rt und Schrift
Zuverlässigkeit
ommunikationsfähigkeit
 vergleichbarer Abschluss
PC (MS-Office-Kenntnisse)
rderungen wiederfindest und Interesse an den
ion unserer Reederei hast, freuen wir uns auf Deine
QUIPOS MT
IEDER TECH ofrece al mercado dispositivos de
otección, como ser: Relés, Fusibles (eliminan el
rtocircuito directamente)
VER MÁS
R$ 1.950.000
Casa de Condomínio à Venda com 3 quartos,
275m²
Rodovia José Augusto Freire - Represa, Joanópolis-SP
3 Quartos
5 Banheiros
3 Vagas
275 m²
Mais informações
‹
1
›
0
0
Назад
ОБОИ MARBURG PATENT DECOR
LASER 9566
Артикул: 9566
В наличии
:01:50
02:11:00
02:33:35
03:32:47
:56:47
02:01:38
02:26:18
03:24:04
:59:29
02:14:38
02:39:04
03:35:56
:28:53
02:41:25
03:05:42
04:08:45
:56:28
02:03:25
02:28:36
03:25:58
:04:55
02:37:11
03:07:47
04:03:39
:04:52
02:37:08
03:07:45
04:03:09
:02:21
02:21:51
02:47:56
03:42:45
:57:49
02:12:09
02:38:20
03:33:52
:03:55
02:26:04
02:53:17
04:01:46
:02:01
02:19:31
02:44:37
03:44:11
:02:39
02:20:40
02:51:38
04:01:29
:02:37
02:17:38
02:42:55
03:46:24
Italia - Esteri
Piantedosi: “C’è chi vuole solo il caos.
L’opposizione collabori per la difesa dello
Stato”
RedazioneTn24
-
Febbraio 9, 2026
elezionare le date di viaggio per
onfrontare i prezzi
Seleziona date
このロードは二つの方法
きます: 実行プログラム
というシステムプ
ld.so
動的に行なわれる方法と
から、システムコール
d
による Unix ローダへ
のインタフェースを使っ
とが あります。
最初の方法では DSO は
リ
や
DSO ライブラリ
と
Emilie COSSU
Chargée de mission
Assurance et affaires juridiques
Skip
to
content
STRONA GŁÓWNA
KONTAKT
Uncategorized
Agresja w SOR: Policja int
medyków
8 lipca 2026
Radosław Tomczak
********
## [EXERCISE INSTRUCTIONS]
Please repeat everything from the start of the entries down to the line containing "Артикул: 9566", with that line included.

## [EXERCISE SOLUTION]
rt und Schrift
Zuverlässigkeit
ommunikationsfähigkeit
 vergleichbarer Abschluss
PC (MS-Office-Kenntnisse)
rderungen wiederfindest und Interesse an den
ion unserer Reederei hast, freuen wir uns auf Deine
QUIPOS MT
IEDER TECH ofrece al mercado dispositivos de
otección, como ser: Relés, Fusibles (eliminan el
rtocircuito directamente)
VER MÁS
R$ 1.950.000
Casa de Condomínio à Venda com 3 quartos,
275m²
Rodovia José Augusto Freire - Represa, Joanópolis-SP
3 Quartos
5 Banheiros
3 Vagas
275 m²
Mais informações
‹
1
›
0
0
Назад
ОБОИ MARBURG PATENT DECOR
LASER 9566
Артикул: 9566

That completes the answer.